Discussion in 'The Cave' started by Michael, Nov 3, 2012.

  1. Michael

    Michael Super Moderator

  2. ljbprrfmof

    ljbprrfmof New Member

    A sceptic about afterlife, but not a dead sceptic. I believe this is one of those stories you chose to believe or not. This guy was trying to make the point for non-believers.

    Whether you believe in the afterlife or a life force that survives the mortal body the Doctor's experience is facinating.

    What does come next?
  3. Michael

    Michael Super Moderator

    In point of fact, there are negative NDEs as well. That's kind of interesting. I guess it might show our consciousness, or perhaps I should say unconscious, might be as ready to accuse as soothe us.
  4. nonchalant

    nonchalant Silver

    As I recollect the story, the physician was not religious, at least prior to the NDE.
  5. ljbprrfmof

    ljbprrfmof New Member

    I believe that is correct.
  6. caroline

    caroline Moderator

    love the zen story at the end too
  7. kathylu

    kathylu Gold

    I am happy for him. It must be wonderful to look forward to the certainty of a blissful eternity after death. I just see a long sleep.
  8. ealachan

    ealachan New Member

    I see becoming worm fodder. Worms gotta eat, too...:)
  9. RiverNeighbor

    RiverNeighbor New Member

    I hope I'm non-toxic enough for some worms to want to eat me when i die!
  10. DarleenMB

    DarleenMB Silver

    I've seen the other side. It was as my MIL was dying. It was totally completely unexpected. We had driven 2days to get to Boise to be with her at the end. I walked into her room and ... the walls disappeared and I "saw" a vast open area with clusters of people (lots and lots of people) standing around. They appeared as tapered columns of golden light. I looked to my left and saw one standing near my MIL's bed and I knew instantly it was her late husband.

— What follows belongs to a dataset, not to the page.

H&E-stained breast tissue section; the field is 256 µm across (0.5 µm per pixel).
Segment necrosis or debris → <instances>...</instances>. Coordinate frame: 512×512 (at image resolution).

    My only comment at the time was a spontaneous "Wow there's a lot of people in this room!"
  11. kathylu

    kathylu Gold

    As I said, I really hope so...

  12. This is actually a common comment by people who are near death. I find it absolutely fascinating that you experienced this and you were amongst the living!
  13. Michael

    Michael Super Moderator


    It seems the experience, whatever it was, deepened his belief. AFAIK, that's not unusual.

    What did seem special about this one was that "the neocortex, was inactivated". Later Jack dropped a possible explanation for that. So I guess that put us back to square one: neither more (nor less) remarkable than any other experience of the sort. In retrospect, I guess that would be so.

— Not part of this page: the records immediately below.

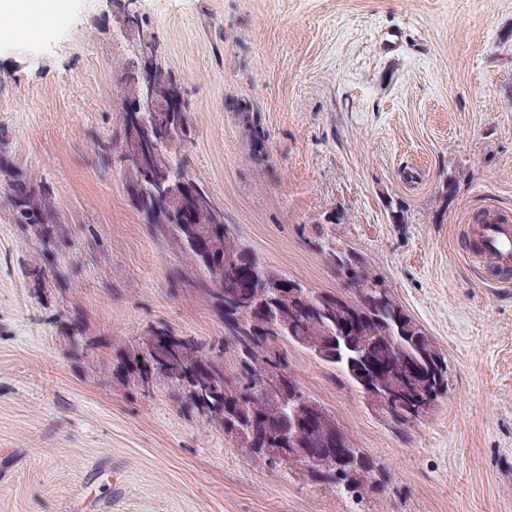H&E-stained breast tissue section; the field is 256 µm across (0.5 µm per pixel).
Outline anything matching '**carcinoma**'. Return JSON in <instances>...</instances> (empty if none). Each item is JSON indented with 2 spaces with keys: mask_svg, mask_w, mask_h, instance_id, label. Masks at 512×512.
Segmentation results:
<instances>
[{
  "mask_svg": "<svg viewBox=\"0 0 512 512\" xmlns=\"http://www.w3.org/2000/svg\"><path fill=\"white\" fill-rule=\"evenodd\" d=\"M182 111L164 114L163 119L178 125L182 137L172 153L163 156L161 165L174 175L192 178L188 171L187 148L192 143L189 107L181 101ZM127 116L119 113V132L111 137L104 150L106 154H122L125 146ZM0 179L10 190L9 201L18 224L33 228L46 250L54 249L50 224L56 209L43 181L21 175L13 169L7 157L0 154ZM134 207L147 216L153 232L178 244L187 266L198 275L194 287L212 304L224 319L223 348L216 350L193 336L187 337L192 355L207 363L201 379L158 375L171 383L173 397L181 408L206 417V422L224 431L245 448L247 453L266 465L277 461L268 453L270 448H304L310 452H324L340 459L343 469L336 472V485L347 479L346 470L361 468L369 475L367 491L377 493L382 479L380 465L364 450L355 447L343 428L337 436L321 435L298 425L294 438L282 440L269 428L270 420H284L279 412L257 394V385L271 368L284 371L288 385L302 391L285 365V358L274 348L281 340L293 341L304 330L312 337L327 342L320 362L338 370L355 387H361L362 375L370 366L391 363L392 354L417 365L421 375L448 377V363L440 356L441 364L424 355L429 349H438L404 307L391 293L379 294L373 285L377 275L355 254L328 253V263L336 274L352 271L351 288L344 295L315 293L300 282L260 266L250 249L229 224L224 225L221 255L207 260L192 242V225L179 222L182 200L175 199L166 212L148 217L153 210L149 184L137 179L136 192L129 194ZM234 258V267L253 271L252 282L235 272L224 273L221 287L214 286L212 264L224 261V255ZM293 283L300 295L292 305L293 325L276 336L264 328L270 310L276 305L271 285L277 282Z\"/></svg>",
  "mask_w": 512,
  "mask_h": 512,
  "instance_id": "carcinoma-1",
  "label": "carcinoma"
}]
</instances>
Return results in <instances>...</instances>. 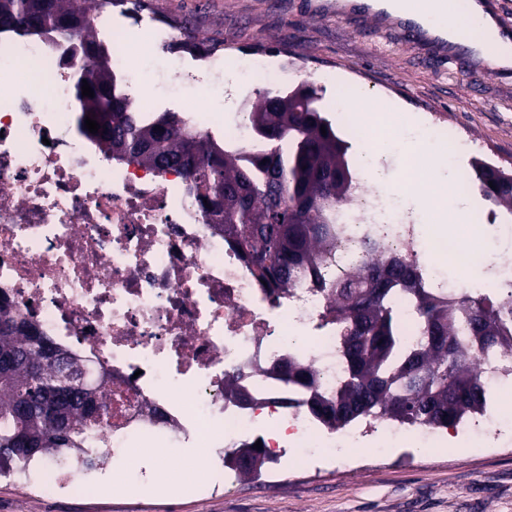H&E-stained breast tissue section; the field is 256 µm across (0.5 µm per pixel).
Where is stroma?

    To be honest, although I did love the Zen story otherwise the columnist in Telegraph did rub me up the wrong way. I think he thinks he knows and I don't think he can. What the subject says sounds sentimental to the columnist, but then if it did have some content worth knowing, what's to say this man can transmit that ... or even that it can be put into words? When I read William James's the Varieties of Religious Experience I remember being somewhat amused by his recounting the story of a Nonconformist preacher shouting, "Woe to the bloody city of Lichfield!" because as he approached Lichfield he saw red everywhere. That really does sound like something organic. But ruling out every story that doesn't fit a preconceived view of things? There are some remarkable stories, for example, from remote Scottish islands of the "second sight" - someone might walk into a pub and see a man covered with water and fall into a faint; the man would be drowned shortly after.